Chain attack funding scatter — Funding scatter: a first-fund event followed by clustered micro-funding consistent with coordinated activity.

Programmatically: detect unusually long directed paths, high edge-to-node ratios in a component, and repeated transaction “shapes” across hops.

Attack Motif: Layered Tree Funding Pattern

Funds branch out in layers (k-ary expansion), often aligned with bursts of downstream wallet activation.

Graph motif: k-ary tree

Signal: layered burst structure

Signal: repeated layer patterns

Tree attack graph — Graph view of a tree: attacker branches funding across layers to scale wallet creation.

Tree attack funding scatter — Funding scatter: repeated bursts (layered first-funds + micro-funding) consistent with staged activation.

Programmatically: estimate branching factor, layer depth, and periodic “burst cadence” in time/value space.

Algorithmic Detection (How attacks are identified)

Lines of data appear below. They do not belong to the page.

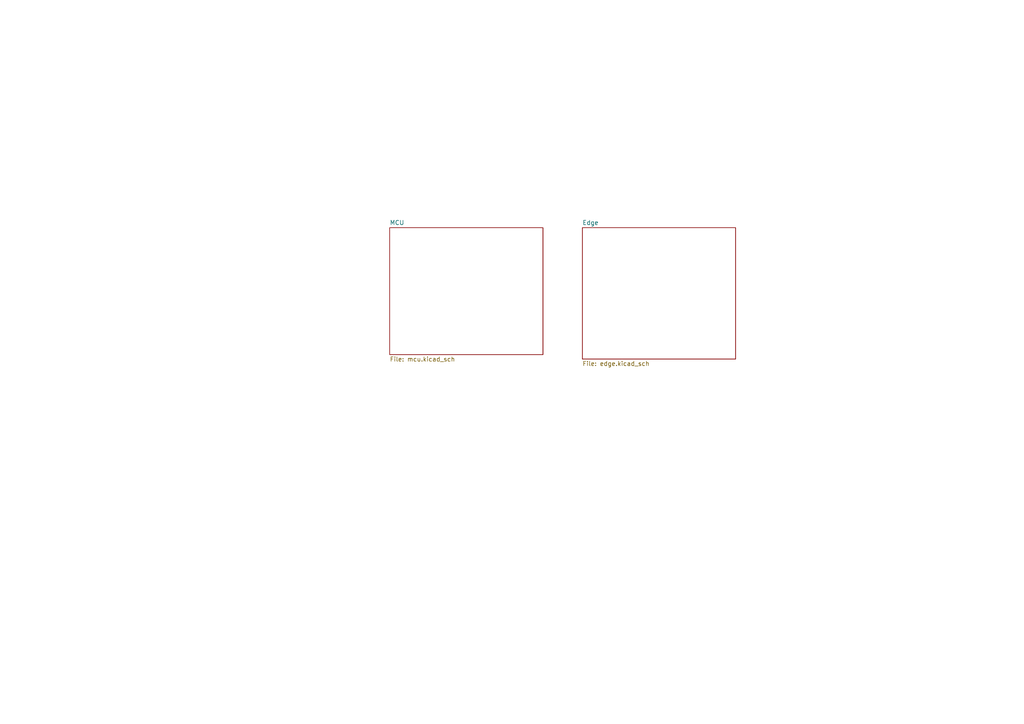
<source format=kicad_sch>
(kicad_sch
	(version 20231120)
	(generator "eeschema")
	(generator_version "8.0")
	(uuid "de875920-d90c-4f32-a526-a64b6e83ec2c")
	(paper "A4")
	(lib_symbols)
	(sheet
		(at 168.91 66.04)
		(size 44.45 38.1)
		(fields_autoplaced yes)
		(stroke
			(width 0.1524)
			(type solid)
		)
		(fill
			(color 0 0 0 0.0000)
		)
		(uuid "6ff9bba2-c560-489f-a8f7-89dabe9a9753")
		(property "Sheetname" "Edge"
			(at 168.91 65.3284 0)
			(effects
				(font
					(size 1.27 1.27)
				)
				(justify left bottom)
			)
		)
		(property "Sheetfile" "edge.kicad_sch"
			(at 168.91 104.7246 0)
			(effects
				(font
					(size 1.27 1.27)
				)
				(justify left top)
			)
		)
		(instances
			(project "testrack_module_stm32f7v"
				(path "/de875920-d90c-4f32-a526-a64b6e83ec2c"
					(page "2")
				)
			)
		)
	)
	(sheet
		(at 113.03 66.04)
		(size 44.45 36.83)
		(fields_autoplaced yes)
		(stroke
			(width 0.1524)
			(type solid)
		)
		(fill
			(color 0 0 0 0.0000)
		)
		(uuid "e46ab995-6536-420a-a2cc-51444babe6ed")
		(property "Sheetname" "MCU"
			(at 113.03 65.3284 0)
			(effects
				(font
					(size 1.27 1.27)
				)
				(justify left bottom)
			)
		)
		(property "Sheetfile" "mcu.kicad_sch"
			(at 113.03 103.4546 0)
			(effects
				(font
					(size 1.27 1.27)
				)
				(justify left top)
			)
		)
		(instances
			(project "testrack_module_stm32f7v"
				(path "/de875920-d90c-4f32-a526-a64b6e83ec2c"
					(page "3")
				)
			)
		)
	)
	(sheet_instances
		(path "/"
			(page "1")
		)
	)
)
</source>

The visuals are not the detector; they are the explanation layer. The detection step uses graph + temporal features to score suspiciousness.

Graph features (structure)

Degree anomalies: unusually high out-degree or in-degree for funders.
Component structure: stars, long paths, branching trees, dense subgraphs.
Centrality: funders that dominate connectivity (e.g., high betweenness in a chain).
Motif counts: frequency of small subgraph patterns relative to baseline.

Temporal/value features (first-funder signals)

Burstiness: many funds in a tight time window vs. organic spread.
Value similarity: unusually low variance in funding amounts.
Layer cadence: repeated “fund then activate” cycles (tree layers).
Upstream provenance: shared first-funder across many wallets.

Modeling stance: suspiciousness scoring can be implemented as rules/thresholds, unsupervised anomaly detection, or supervised classification (when labels exist). The key is feature engineering that captures coordination.

Example scoring sketch (conceptual): - Build funding graph and compute components around DEX - Extract features per suspected funder/component: out_degree, path_length_stats, branching_factor, component_density time_burst_score, value_similarity_score, repeated_burst_cadence - Combine into a risk score - Use these plots as a sanity check for top-ranked findings

Why include visual graphs in a data-science workflow?

Interpretability: stakeholders can understand why something was flagged.
Debugging: quickly reveals feature bugs (e.g., wrong directionality, missing hops).
False positive control: organic communities can resemble motifs; visuals help validate context.
Communication: graphs + scatter plots are compact artifacts for reports and incident review.

In production, the pipeline typically outputs ranked clusters (and their evidence), while visuals are generated for the most suspicious cases to support review and triage.

What this demo demonstrates

Data science competencies

Feature engineering (graph + temporal/value).
Synthetic data generation for controlled experiments.
Evaluation through interpretability artifacts (sanity checks).
Clear narrative from detection → evidence → decision support.